Single by Big Joe Turner
- B-side: "You Know I Love You"
- Released: April 1954
- Recorded: New York City, February 15, 1954
- Genre: Rock and roll; rhythm and blues;
- Length: 2:57
- Label: Atlantic
- Songwriter: Jesse Stone (as "Charles Calhoun")

Big Joe Turner singles chronology
| "TV Mama" (1954) | "Shake, Rattle and Roll" (1954) | "Well All Right" (1954) |

= Shake, Rattle and Roll =

Song first recorded by Big Joe Turner in 1954

"Shake, Rattle and Roll" is a song written in 1954 by Jesse Stone (usually credited as "Charles Calhoun", his songwriting name) and first recorded that year by Big Joe Turner, whose version ranked No. 127 on the Rolling Stone magazine list of The 500 Greatest Songs of All Time.

==Background==
In early 1954, Ahmet Ertegun of Atlantic Records suggested to Jesse Stone that he write an up-tempo blues for Big Joe Turner, a blues shouter whose career had begun in Kansas City before World War II. Stone played around with various phrases before coming up with "shake, rattle and roll". (Stone used his real name for ASCAP songs, while using the pseudonym "Charles Calhoun" for BMI-registered songs, such as "Shake, Rattle and Roll".)

However, the phrase had been used in earlier songs. In 1910, vaudeville performer Baby Franklin Seals published "You Got to Shake, Rattle and Roll", a ragtime tune about gambling with dice, in New Orleans; in 1919, Al Bernard recorded a version of the song.

==Joe Turner original==
Turner recorded "Shake, Rattle and Roll" in New York City on February 15, 1954. Atlantic released it as a single in April 1954, that reached number one on the U.S. Billboard R&B chart and number 22 on the Billboard singles chart.

==Bill Haley & His Comets version==

Bill Haley & His Comets recorded a cover version of the song on June 7, 1954, the same week Turner's version first topped the R&B chart. The Comets provided the instrumental accompaniment: Johnny Grande on piano, Billy Williamson on rhythm guitar, Marshall Lytle on bass, and Joey Ambrose on saxophone. Haley's version was released in August and reached number seven on the Billboard singles chart, spending a total of twenty-seven weeks in the Top 40. In the UK, it peaked at number four.
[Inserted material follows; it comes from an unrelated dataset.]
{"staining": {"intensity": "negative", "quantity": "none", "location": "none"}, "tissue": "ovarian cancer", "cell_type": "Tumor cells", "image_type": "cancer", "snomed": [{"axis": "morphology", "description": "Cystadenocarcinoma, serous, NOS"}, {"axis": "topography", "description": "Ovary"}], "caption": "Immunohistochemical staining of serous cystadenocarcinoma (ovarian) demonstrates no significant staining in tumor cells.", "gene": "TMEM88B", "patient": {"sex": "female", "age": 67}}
==Elvis Presley versions==
Elvis Presley recorded the song twice in a studio setting: a demo recorded at radio station KDAV in Lubbock, Texas in January 1955 while under contract with Sun Records (this recording was not released until the 1990s) and as a 1956 single for RCA Victor.

Introduced by Cleveland disc jockey Bill Randle, rhythm guitar Presley, guitarist Scotty Moore, bassist Bill Black, and drummer D. J. Fontana performed the song in medley with the similar "Flip, Flop and Fly" on the January 28, 1956, broadcast of the Dorsey Brothers Stage Show (Haley's "kitchen" opening verse was sung).